Improving Competitiveness of African Aquaculture through Capacity Building, Improved Technology, and Management of Supply Chain and Natural Resources
Virginia Tech, University of Arkansas at Pine Bluff (UAPB) (US); Kwame Nkrumah University of Science & Technology (KNUST); Department, Ministry of Food & Agriculture, Water & Sewerage Company, Ghana (Ghana); Sokoine University of Agriculture (SUA), Ministry of Natural Resources & Tourism, Aquaculture Development Division,Kingorwila National Fish Center, Tanzania; Lake Victoria Environmental Management Project; Mbegani Fisheries Development Centre; National Investment Center (NIC); Nyegezi Fisheries Institute; Tanzania Fisheries Research Institute, Tanzania; University of Dar-es-Salaam (Tanzania); Kenya Business Development Services (KBDS), Moi University (Kenya) ; United Nations Food & Agriculture Organization (FAO)
Kwamena Quagrainie (US Lead Project PI); Charles C. Ngugi (Host Country Lead PI; Kenya)
Rebecca Lochmann, Emmanuel Frimpong (US); Stephen Amisah (Ghana); Judith Amadiva, Julius Manyala (Kenya); Sebastian Chenyambuga (Tanzania)
The overall goal of this continuation project is to develop physical and human capacity for the aquaculture industry in sub-Sahara Africa through new and better technology of fish production, better management of the natural resources, development of indigenous species, and responding appropriately to market demands for fish products.
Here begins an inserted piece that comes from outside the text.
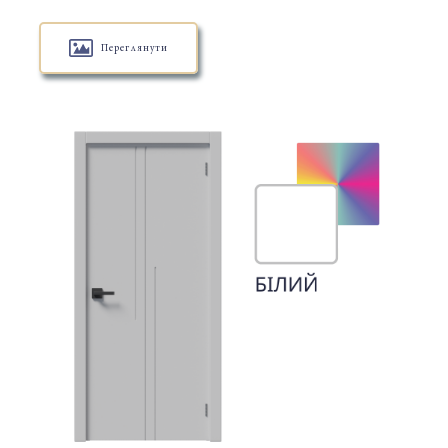
Переглянути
Results from the various investigations will help to vitalize rural aquaculture entrepreneurship by providing capacity and opening up a larger market for rural aquaculture producers. They will also help to provide additional employment and income generation that will create demand for other products and thus support the growth of other rural economic activities.
Related AquaFish investigations include: 09BMA07OR, 09MER02PU, 09SFT02PU, 09SFT05PU, 09QSD04PU, 09TAP04PU, 09IND06PU, 07MER02PU
,07QSD02PU, 07WIZ01PU, 07SFT06PU, 07MER03PU
Tanzania: - Researchers found that leaf meal made from two local native, leguminous tree species Leucaena leucocephala and Moringa oleifera can replace costly soybean meal in tiliapia diets and increase profitability for small-scale fish farmers Kenya: - Farmers were trained in hatchery technology and business techniques to farm juvenile catfish and sell them as an alternative to wild-caught baitfish. Farmers now successfully sell baitfish in markets along the shores of Lake Victoria. Women bait traders trained in pond construction and catfish breeding are now able to farm and supply baitfish throughout the year. - Training efforts have led Kenyan baitfish farmers to use the cluster farming system to achieve significant improvements in their marketing capabilities and assist other farmers in adopting the collective model. - A study on consumers' taste preferences concluded that the factors affecting consumers' willingness to pay for farmed tilapia include health consciousness, household income, household size, age, urban residence and education of consumers. Ghana: - Farmers were trained in environmental Best Management Practices (BMPs) in aquaculture. Farmers are implementing broadly focused environmental BMPs on their farms. - A study on consumers' taste preferences concluded that the health consciousness of consumers, their secondary education, age, and the color of farmed tilapia affected their willingness to pay for farmed tilapia in Ghana.